**EXERCISE AIM**
Set out exactly every line of the entries below, starting at the line that holds "There was no wheat" and stopping after the line that holds "Medic pastures are".

Data entries
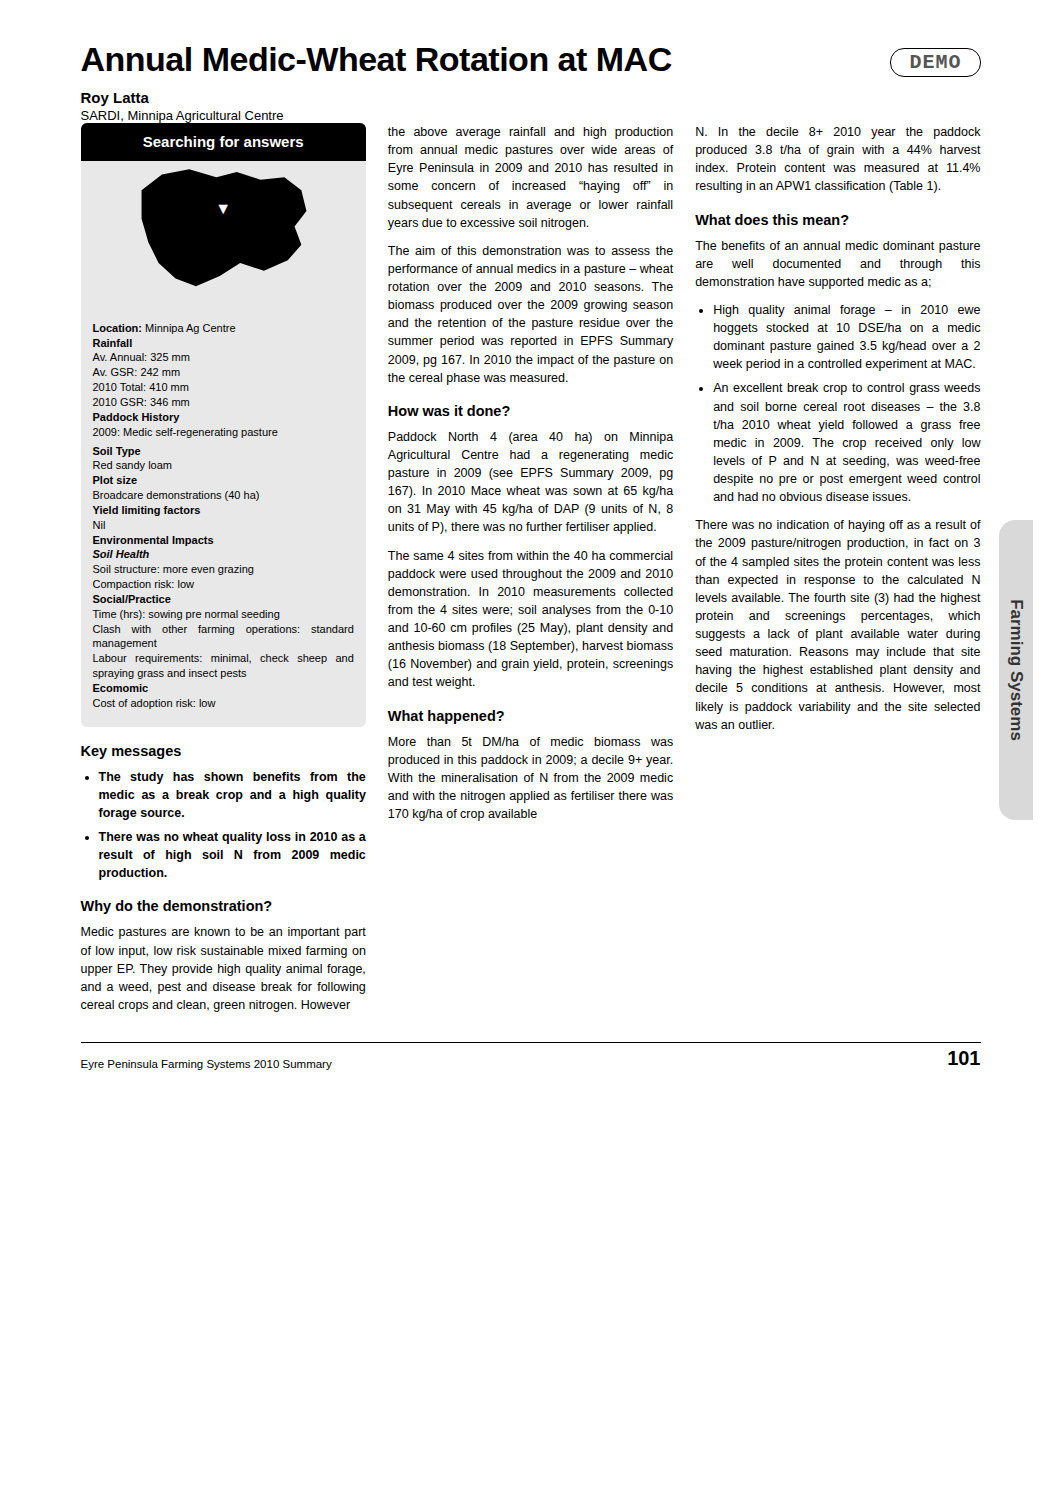DEMO
Annual Medic-Wheat Rotation at MAC
Roy Latta
SARDI, Minnipa Agricultural Centre
Farming Systems
Searching for answers
▼
Location: Minnipa Ag Centre
Rainfall
Av. Annual: 325 mm
Av. GSR: 242 mm
2010 Total: 410 mm
2010 GSR: 346 mm
Paddock History
2009: Medic self-regenerating pasture
Soil Type
Red sandy loam
Plot size
Broadcare demonstrations (40 ha)
Yield limiting factors
Nil
Environmental Impacts
Soil Health
Soil structure: more even grazing
Compaction risk: low
Social/Practice
Time (hrs): sowing pre normal seeding
Clash with other farming operations: standard management
Labour requirements: minimal, check sheep and spraying grass and insect pests
Ecomomic
Cost of adoption risk: low
Key messages
The study has shown benefits from the medic as a break crop and a high quality forage source.
There was no wheat quality loss in 2010 as a result of high soil N from 2009 medic production.
Why do the demonstration?
Medic pastures are known to be an important part of low input, low risk sustainable mixed farming on upper EP. They provide high quality animal forage, and a weed, pest and disease break for following cereal crops and clean, green nitrogen. However
the above average rainfall and high production from annual medic pastures over wide areas of Eyre Peninsula in 2009 and 2010 has resulted in some concern of increased “haying off” in subsequent cereals in average or lower rainfall years due to excessive soil nitrogen.
The aim of this demonstration was to assess the performance of annual medics in a pasture – wheat rotation over the 2009 and 2010 seasons. The biomass produced over the 2009 growing season and the retention of the pasture residue over the summer period was reported in EPFS Summary 2009, pg 167. In 2010 the impact of the pasture on the cereal phase was measured.
How was it done?
Paddock North 4 (area 40 ha) on Minnipa Agricultural Centre had a regenerating medic pasture in 2009 (see EPFS Summary 2009, pg 167). In 2010 Mace wheat was sown at 65 kg/ha on 31 May with 45 kg/ha of DAP (9 units of N, 8 units of P), there was no further fertiliser applied.
The same 4 sites from within the 40 ha commercial paddock were used throughout the 2009 and 2010 demonstration. In 2010 measurements collected from the 4 sites were; soil analyses from the 0-10 and 10-60 cm profiles (25 May), plant density and anthesis biomass (18 September), harvest biomass (16 November) and grain yield, protein, screenings and test weight.
What happened?
More than 5t DM/ha of medic biomass was produced in this paddock in 2009; a decile 9+ year. With the mineralisation of N from the 2009 medic and with the nitrogen applied as fertiliser there was 170 kg/ha of crop available
N. In the decile 8+ 2010 year the paddock produced 3.8 t/ha of grain with a 44% harvest index. Protein content was measured at 11.4% resulting in an APW1 classification (Table 1).
What does this mean?
The benefits of an annual medic dominant pasture are well documented and through this demonstration have supported medic as a;
High quality animal forage – in 2010 ewe hoggets stocked at 10 DSE/ha on a medic dominant pasture gained 3.5 kg/head over a 2 week period in a controlled experiment at MAC.
An excellent break crop to control grass weeds and soil borne cereal root diseases – the 3.8 t/ha 2010 wheat yield followed a grass free medic in 2009. The crop received only low levels of P and N at seeding, was weed-free despite no pre or post emergent weed control and had no obvious disease issues.
There was no indication of haying off as a result of the 2009 pasture/nitrogen production, in fact on 3 of the 4 sampled sites the protein content was less than expected in response to the calculated N levels available. The fourth site (3) had the highest protein and screenings percentages, which suggests a lack of plant available water during seed maturation. Reasons may include that site having the highest established plant density and decile 5 conditions at anthesis. However, most likely is paddock variability and the site selected was an outlier.
Eyre Peninsula Farming Systems 2010 Summary
101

**FINISHED EXERCISE**
There was no wheat quality loss in 2010 as a result of high soil N from 2009 medic production.
Why do the demonstration?
Medic pastures are known to be an important part of low input, low risk sustainable mixed farming on upper EP. They provide high quality animal forage, and a weed, pest and disease break for following cereal crops and clean, green nitrogen. However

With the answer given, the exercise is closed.